Many of them are made according to the specifications of the players. The brothers say this is one of the keys to their good reputation and ability to attract repeat customers.
The walls of their building are lined with photos of those players, including Marte, who was introduced to the Tater Bat by one of his teammates in winter ball. “He’s been using our bats for two years,” Freddie says. “When I first sent him a bat I didn’t hear from him for a while. Then out of nowhere he contacted me and said he was in love with the bat.”
Gomes is another satisfied customer. Freddie says that when Gomes hit a grand slam with a Tater in spring training last year, he ordered a dozen more.
The word is spreading about the Tater. “Last year we had about 150-200 professional players using our bats: in the MLB, the minor league and the independent leagues,” Freddie says. He adds that they made about 6,000 bats last year (about 500 of them for the pros) and the family had already reached that level this year as of my visit in early June.

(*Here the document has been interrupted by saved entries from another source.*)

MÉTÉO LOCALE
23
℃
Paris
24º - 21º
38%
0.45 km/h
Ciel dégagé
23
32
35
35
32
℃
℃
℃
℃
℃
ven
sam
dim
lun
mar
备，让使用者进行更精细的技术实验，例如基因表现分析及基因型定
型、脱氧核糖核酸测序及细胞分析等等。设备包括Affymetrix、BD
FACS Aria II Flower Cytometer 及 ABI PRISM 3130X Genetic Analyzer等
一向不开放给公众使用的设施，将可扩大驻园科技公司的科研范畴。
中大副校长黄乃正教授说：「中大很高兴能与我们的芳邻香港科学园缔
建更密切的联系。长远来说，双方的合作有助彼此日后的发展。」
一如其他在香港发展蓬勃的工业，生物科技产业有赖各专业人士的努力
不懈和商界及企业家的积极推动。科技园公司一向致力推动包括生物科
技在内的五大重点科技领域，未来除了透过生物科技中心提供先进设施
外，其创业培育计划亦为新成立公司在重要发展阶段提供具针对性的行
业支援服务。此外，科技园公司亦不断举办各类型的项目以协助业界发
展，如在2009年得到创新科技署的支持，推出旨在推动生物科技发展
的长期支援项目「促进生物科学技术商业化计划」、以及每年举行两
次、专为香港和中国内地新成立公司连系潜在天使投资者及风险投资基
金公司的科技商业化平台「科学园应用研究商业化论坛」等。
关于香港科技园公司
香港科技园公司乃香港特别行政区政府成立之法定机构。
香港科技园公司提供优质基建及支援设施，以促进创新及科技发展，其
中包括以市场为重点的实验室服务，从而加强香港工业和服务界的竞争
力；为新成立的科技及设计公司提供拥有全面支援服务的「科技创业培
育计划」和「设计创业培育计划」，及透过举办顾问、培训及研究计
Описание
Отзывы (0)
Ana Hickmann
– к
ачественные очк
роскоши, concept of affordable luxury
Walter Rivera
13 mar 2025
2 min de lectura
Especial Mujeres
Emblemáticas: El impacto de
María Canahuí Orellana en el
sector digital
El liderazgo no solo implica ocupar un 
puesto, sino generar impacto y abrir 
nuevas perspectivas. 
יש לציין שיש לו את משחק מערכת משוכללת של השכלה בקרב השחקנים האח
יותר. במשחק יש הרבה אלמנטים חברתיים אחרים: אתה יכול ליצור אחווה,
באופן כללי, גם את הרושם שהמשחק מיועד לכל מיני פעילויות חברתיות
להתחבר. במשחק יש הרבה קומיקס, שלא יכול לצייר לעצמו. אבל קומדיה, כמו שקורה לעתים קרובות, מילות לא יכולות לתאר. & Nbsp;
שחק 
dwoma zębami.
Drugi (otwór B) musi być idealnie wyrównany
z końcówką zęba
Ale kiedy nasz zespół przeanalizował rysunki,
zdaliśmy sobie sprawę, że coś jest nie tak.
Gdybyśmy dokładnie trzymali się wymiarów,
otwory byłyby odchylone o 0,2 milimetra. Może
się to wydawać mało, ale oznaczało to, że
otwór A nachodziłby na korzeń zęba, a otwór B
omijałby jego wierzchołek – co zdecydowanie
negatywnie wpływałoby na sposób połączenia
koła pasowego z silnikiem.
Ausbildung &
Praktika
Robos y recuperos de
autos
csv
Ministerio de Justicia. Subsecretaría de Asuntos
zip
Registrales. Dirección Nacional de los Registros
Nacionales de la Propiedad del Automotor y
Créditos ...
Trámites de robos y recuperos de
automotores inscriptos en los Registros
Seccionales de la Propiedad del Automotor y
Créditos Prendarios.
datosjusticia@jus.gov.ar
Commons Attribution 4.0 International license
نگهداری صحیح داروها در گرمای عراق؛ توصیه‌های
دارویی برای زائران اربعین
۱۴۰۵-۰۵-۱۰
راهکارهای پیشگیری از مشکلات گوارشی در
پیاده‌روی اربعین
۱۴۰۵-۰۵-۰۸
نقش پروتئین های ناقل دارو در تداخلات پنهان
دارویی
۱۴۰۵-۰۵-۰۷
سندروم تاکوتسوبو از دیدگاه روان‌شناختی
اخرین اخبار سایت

Their competition is stiff; there are three dozen bat manufacturers for Major League Baseball players. “We’re going up against multimillion-dollar companies,” Freddie says. “But our players are loyal to us.”

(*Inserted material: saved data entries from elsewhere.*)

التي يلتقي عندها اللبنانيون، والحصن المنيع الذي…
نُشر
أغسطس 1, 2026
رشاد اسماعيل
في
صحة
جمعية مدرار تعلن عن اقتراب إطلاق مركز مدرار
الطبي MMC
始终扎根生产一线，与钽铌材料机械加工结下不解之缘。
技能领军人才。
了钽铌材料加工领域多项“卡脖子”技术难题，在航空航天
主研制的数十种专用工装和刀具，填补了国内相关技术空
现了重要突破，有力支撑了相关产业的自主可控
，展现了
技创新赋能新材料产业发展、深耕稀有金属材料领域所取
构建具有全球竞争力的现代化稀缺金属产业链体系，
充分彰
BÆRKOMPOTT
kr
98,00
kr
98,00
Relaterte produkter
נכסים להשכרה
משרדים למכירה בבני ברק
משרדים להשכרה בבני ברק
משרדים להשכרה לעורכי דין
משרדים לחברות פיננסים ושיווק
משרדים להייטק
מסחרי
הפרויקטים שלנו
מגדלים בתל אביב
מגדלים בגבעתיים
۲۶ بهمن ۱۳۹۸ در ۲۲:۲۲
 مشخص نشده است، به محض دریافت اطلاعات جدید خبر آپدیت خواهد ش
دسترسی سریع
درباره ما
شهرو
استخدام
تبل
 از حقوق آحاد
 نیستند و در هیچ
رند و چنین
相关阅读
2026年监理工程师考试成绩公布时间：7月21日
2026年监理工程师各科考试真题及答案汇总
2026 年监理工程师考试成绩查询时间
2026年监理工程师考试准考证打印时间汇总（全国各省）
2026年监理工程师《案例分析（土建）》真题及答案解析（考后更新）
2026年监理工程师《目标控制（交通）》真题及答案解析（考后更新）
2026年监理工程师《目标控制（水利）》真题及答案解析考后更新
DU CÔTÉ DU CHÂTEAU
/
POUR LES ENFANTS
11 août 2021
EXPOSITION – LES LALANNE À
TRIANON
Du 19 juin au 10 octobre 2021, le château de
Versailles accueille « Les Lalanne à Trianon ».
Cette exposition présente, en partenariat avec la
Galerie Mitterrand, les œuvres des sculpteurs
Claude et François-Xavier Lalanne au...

I ask if the family considers the iconic Louisville Slugger a competitor. Freddie says, “Not really. We just focus on making the best quality bat. We’re constantly improving. We test it out because we want it to be better, for a little boom. We’re constantly doing R&D.”
The brothers ask our photographer not to take photos of a detailed bat diagram; they don’t want those competitors to see it. Freddie says, “We do things that are special to make the bats harder. That’s why we’re getting more players. I won’t say what that is. It’s a secret. The wood finish we apply is secret too.”
Jeremiah notes: “We’re looking to put in more pop.”
In May, Tater Bats had a visitor: Connecticut Sen. Chris Murphy, who named the company as his manufacturer of the week.
“I’m a huge baseball fan, so I take pride in being able to highlight a Connecticut company whose bats are used by big league players,” Murphy said in a press release. “Tater Bats is relatively new but are already making an impact. I look forward to seeing great things from them.”
But as Freddie tells me, it’s not easy. In addition to the late-night and weekend work, the finances are daunting; the family pays $35,000 in annual licensing fees to Major League Baseball. “We’re here making the bats at night sometimes till 1 or 1:30 in the morning. Then we have to get up at 6 a.m. to go to our regular jobs.”
Freddie also goes to spring training to meet major leaguers and show them his bats. “Everything is through word of mouth. We don’t have ad campaigns. People will refer somebody. ‘Hey! Where’d you get that bat?’ And then they’ll come in.”
People with deeper pockets have offered to invest in Tater Bats, Freddie says. But the family always turns them down. “We do this because we love baseball and the feedback from the players,” he says. “We do it out of passion.”